▶ **About this task**: Reproduce the data below, swapping "point_idx" for "point_id" and changing nothing else. Omit the pictures from your answer.

Records for this task section start

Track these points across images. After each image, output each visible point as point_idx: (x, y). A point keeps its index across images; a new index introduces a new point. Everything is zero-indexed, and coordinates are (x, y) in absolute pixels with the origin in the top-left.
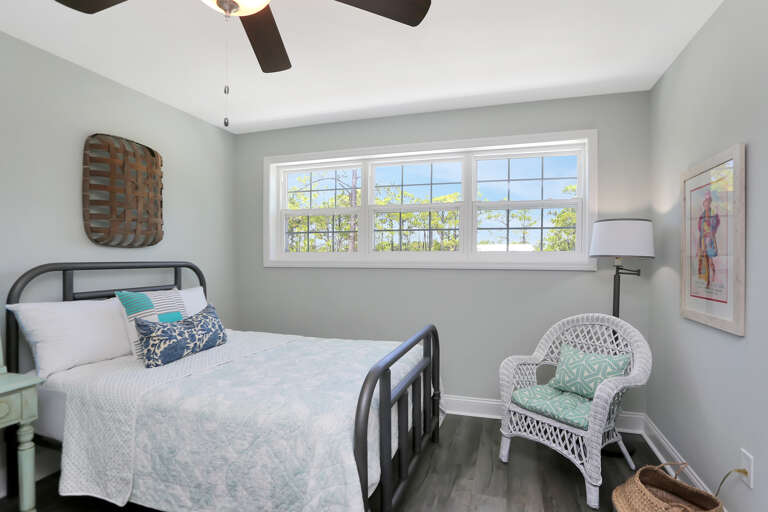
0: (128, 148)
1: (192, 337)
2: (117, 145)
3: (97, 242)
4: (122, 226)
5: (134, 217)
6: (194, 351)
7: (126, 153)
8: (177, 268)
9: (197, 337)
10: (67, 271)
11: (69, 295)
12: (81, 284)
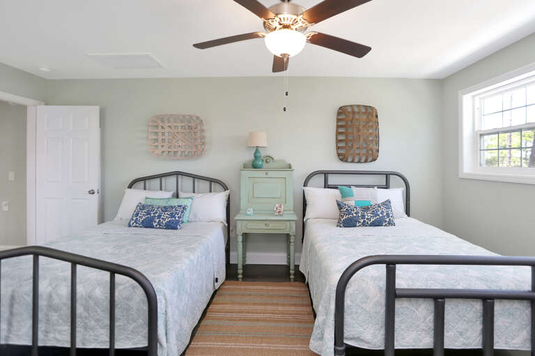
0: (356, 110)
1: (363, 216)
2: (350, 110)
3: (342, 160)
4: (352, 152)
5: (358, 146)
6: (364, 224)
7: (354, 113)
8: (387, 175)
9: (366, 217)
10: (326, 174)
11: (326, 186)
12: (332, 180)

Records for this task section end

▶ **Answer**:
Track these points across images. After each image, output each visible point as point_id: (x, y). A point keeps its index across images; a new index introduces a new point. Everything is zero-indexed, and coordinates are (x, y) in absolute pixels with the origin in the top-left.
0: (128, 148)
1: (192, 337)
2: (117, 145)
3: (97, 242)
4: (122, 226)
5: (134, 217)
6: (194, 351)
7: (126, 153)
8: (177, 268)
9: (197, 337)
10: (67, 271)
11: (69, 295)
12: (81, 284)
0: (356, 110)
1: (363, 216)
2: (350, 110)
3: (342, 160)
4: (352, 152)
5: (358, 146)
6: (364, 224)
7: (354, 113)
8: (387, 175)
9: (366, 217)
10: (326, 174)
11: (326, 186)
12: (332, 180)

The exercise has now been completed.